(Page extract)

The Digital Enterprise Research Institute (DERI) is a former research institute at NUI Galway. It is now part of the Insight Centre for Data Analytics. Insight was established in 2013 by Science Foundation Ireland with funding of €75m.

DERI's focus is research into the Semantic Web and linked data. It was originally established as a Centre for Science, Engineering and Technology (CSET) in 2003 with funding from Science Foundation Ireland. Additional funding sources were EU Framework Programs, Enterprise Ireland, IRCSET, and industry.

==History==
DERI was opened in 2003 with funding from Science Foundation Ireland. In addition projects from the European Commission and Enterprise Ireland extended the research program.
As scientific director Dieter Fensel was hired from the University of Innsbruck.
As executive director Christoph Bussler was hired from Oracle. Additional leadership was provided by Stefan Decker
(Information Sciences Institute, University of Southern California) and David O'Sullivan (National University of Ireland).
In 2006 Stefan Decker took over the Director position, and Michael Turley took over the Chief Executive Position. Manfred Hauswirth became deputy director.

(End Page extract)
(Data records)

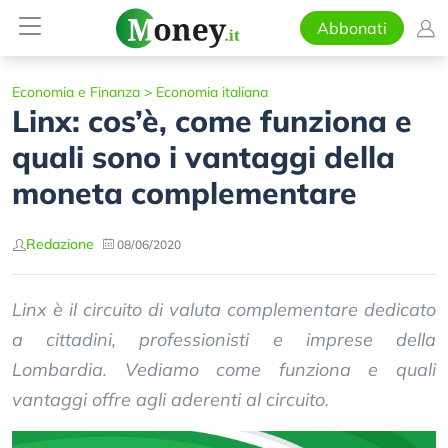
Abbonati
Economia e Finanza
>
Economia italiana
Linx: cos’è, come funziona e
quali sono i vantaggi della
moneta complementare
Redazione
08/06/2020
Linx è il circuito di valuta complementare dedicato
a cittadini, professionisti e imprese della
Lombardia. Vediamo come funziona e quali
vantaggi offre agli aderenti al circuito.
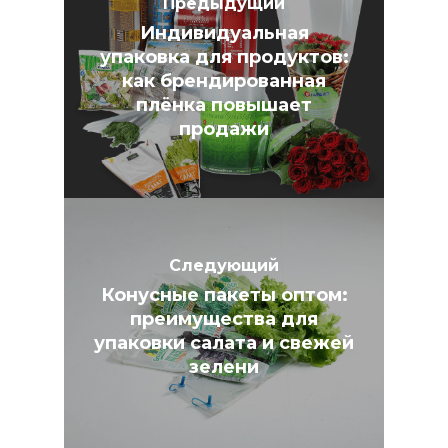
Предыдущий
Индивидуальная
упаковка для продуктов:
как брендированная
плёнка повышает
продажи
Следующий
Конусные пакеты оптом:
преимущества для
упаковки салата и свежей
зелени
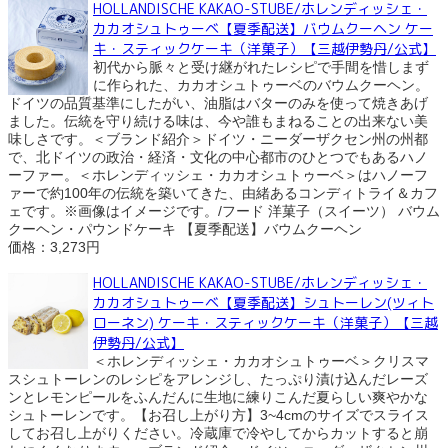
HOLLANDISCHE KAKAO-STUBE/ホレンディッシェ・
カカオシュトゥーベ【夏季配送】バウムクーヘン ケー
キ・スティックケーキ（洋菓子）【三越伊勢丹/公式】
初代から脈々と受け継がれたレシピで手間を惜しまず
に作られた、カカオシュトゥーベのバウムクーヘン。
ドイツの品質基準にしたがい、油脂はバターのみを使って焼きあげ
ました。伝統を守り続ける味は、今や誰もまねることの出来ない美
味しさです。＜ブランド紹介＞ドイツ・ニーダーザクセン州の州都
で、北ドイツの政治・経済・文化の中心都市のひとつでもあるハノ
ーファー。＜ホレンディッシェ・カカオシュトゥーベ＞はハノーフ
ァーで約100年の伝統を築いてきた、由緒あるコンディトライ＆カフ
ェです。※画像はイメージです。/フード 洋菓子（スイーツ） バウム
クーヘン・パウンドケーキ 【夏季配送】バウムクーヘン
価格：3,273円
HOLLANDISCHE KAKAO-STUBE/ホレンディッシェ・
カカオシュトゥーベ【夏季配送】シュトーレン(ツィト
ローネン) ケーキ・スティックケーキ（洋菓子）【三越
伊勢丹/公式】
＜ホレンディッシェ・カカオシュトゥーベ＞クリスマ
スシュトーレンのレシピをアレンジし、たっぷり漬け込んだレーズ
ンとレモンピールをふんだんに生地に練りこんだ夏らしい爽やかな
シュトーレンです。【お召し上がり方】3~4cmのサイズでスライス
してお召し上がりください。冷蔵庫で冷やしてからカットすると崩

(End Data records)
(Data records)

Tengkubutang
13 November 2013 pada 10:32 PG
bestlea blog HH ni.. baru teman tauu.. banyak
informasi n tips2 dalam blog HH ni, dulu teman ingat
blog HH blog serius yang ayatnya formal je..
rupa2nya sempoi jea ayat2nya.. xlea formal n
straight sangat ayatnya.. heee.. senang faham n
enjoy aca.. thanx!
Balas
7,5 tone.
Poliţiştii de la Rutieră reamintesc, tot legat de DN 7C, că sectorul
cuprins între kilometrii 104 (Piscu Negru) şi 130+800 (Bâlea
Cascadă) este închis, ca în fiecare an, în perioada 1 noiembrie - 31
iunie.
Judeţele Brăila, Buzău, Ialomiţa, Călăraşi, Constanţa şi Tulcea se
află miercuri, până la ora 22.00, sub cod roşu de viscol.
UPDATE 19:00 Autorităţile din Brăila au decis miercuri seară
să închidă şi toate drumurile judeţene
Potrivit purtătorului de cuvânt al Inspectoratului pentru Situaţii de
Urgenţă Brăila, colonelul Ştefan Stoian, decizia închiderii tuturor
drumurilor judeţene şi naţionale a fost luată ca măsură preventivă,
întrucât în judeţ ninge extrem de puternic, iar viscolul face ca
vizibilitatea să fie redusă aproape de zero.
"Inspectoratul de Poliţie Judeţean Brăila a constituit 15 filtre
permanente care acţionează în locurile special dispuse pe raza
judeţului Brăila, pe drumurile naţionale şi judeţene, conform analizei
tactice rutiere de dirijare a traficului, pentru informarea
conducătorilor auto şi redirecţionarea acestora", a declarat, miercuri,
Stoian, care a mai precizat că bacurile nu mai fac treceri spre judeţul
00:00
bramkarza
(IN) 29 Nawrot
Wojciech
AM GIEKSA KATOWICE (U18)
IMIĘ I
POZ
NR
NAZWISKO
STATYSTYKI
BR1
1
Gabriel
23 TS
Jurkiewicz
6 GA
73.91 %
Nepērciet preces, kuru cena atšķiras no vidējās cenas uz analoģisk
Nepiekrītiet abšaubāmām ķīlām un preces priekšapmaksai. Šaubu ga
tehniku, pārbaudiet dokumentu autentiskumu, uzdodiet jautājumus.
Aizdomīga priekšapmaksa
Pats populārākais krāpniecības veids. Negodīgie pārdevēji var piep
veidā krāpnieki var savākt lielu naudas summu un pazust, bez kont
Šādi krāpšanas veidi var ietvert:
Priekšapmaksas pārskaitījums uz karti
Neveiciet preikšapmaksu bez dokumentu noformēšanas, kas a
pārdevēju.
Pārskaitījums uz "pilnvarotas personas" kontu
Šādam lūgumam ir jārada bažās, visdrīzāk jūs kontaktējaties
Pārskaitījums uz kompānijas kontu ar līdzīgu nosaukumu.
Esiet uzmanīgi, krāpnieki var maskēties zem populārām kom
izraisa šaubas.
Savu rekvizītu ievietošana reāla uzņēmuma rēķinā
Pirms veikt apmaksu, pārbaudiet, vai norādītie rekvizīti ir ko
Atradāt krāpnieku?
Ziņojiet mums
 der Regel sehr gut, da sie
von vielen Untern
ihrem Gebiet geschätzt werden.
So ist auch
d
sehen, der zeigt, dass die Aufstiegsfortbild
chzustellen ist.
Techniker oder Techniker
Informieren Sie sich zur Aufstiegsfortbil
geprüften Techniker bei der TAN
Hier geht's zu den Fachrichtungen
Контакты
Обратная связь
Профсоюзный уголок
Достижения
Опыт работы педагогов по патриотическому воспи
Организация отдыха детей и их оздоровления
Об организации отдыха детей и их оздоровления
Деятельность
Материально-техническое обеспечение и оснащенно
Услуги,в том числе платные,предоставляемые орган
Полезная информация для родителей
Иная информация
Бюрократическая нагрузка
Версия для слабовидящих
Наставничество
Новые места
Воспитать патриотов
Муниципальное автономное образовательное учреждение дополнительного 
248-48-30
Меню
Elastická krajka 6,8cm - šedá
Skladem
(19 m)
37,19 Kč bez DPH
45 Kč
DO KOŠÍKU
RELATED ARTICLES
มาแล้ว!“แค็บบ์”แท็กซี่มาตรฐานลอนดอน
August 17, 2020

(End Data records)
(Data records)

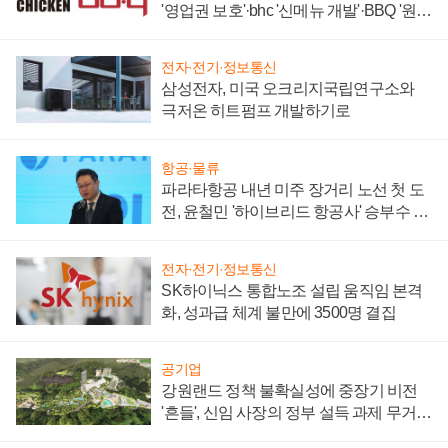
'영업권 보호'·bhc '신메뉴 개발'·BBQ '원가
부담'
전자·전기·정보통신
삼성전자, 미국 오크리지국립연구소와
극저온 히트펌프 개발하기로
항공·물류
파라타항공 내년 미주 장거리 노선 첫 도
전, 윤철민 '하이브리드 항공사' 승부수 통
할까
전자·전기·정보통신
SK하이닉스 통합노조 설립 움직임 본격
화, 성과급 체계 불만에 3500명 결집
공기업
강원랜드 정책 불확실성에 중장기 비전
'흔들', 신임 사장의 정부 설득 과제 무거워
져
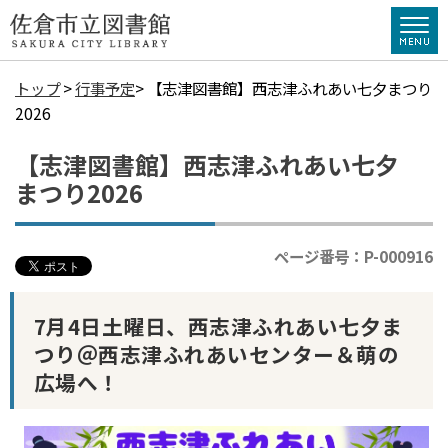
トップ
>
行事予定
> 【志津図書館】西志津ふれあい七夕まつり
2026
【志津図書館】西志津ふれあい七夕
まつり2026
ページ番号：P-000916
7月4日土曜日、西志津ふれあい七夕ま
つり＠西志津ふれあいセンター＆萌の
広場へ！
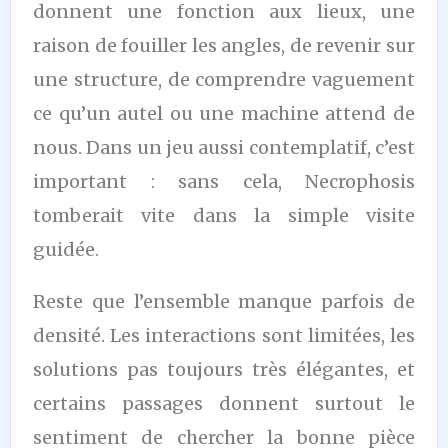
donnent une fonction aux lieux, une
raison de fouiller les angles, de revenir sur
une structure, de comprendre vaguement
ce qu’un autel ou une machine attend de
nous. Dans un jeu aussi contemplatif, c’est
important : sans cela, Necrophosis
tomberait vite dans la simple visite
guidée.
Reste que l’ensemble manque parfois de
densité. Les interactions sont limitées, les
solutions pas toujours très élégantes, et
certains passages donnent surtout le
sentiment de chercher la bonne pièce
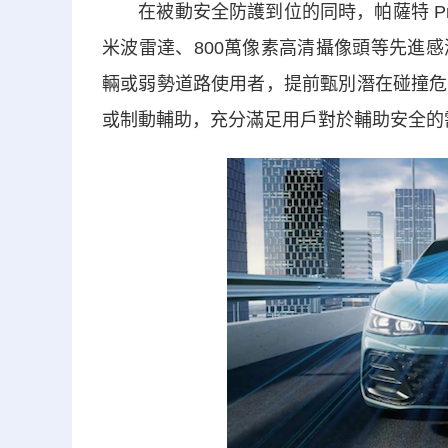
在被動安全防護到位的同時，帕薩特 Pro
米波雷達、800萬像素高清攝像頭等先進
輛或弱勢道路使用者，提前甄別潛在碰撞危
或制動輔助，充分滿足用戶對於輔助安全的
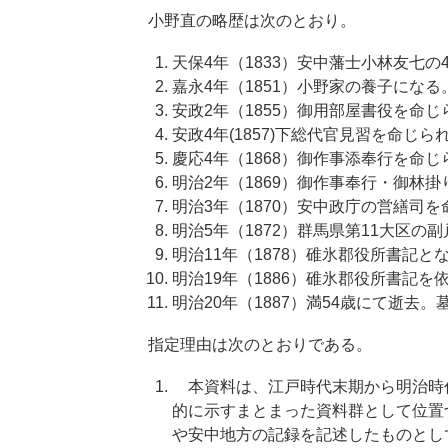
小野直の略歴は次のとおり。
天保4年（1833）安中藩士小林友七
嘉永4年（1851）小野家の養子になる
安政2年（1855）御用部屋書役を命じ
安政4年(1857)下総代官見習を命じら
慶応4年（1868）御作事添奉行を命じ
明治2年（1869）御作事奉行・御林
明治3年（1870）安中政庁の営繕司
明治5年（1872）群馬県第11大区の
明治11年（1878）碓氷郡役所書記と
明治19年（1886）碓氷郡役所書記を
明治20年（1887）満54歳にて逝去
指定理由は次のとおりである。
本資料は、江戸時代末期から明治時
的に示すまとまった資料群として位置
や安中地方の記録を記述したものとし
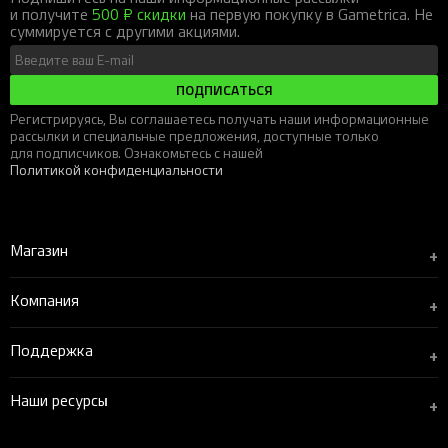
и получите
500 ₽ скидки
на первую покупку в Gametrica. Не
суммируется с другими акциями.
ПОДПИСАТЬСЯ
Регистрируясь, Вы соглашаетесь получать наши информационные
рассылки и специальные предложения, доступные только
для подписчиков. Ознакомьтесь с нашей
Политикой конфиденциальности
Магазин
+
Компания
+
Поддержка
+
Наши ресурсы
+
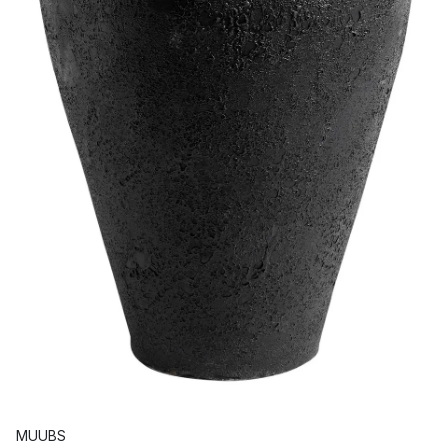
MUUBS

(End Data records)

§ **Work to complete**
A – Name every person mentioned in the DERI text.
B – Write the next part of the text about DERI, picking up after its last sentence.

§ **Responses per task**
A – Dieter Fensel, Christoph Bussler, Stefan Decker, David O'Sullivan, Michael Turley, Manfred Hauswirth

B –
DERI grew rapidly from 2 persons in 2003 to about 40 in 2006, and then to about 100 in 2008. In 2008 DERI secured a second funding round from Science Foundation Ireland of about 12 Million Euro, and established itself as a premier research facility for Web research in general, and Semantic Web and Linked Data research in particular.
In 2013 Science Foundation Ireland decided to establish a new centre for Data Analytics by combining four existing centers operating in the space: DERI (NUI Galway), Clarity (UCD), TRILL(UCD), 4C (UCC) & CLIQUE (UCD).
With the establishment of the Insight Centre the DERI brand, after more than 10 years of successful operation, was retired. Subsequently Manfred Hauswirth became director of Fraunhofer FOCUS, and Stefan Decker of Fraunhofer FIT, both in Germany.

==Description==

===Employees and financials===
In late 2011, DERI employed around 130 people. In 2011, DERI had about 6 million Euro in revenue. In 2010, the Science Foundation Ireland consisted of 55% of awards by value; the remainder was composed of the European Commission (40%); and businesses (5%).

===Facilities===
DERI was based at the Dangan Business Park in Galway, Ireland.

==Organisation==
DERI now operates as part of the Insight Centre for Data Analytics. It is still part of the National University of Ireland, Galway and is organised around a number of research units and application domains.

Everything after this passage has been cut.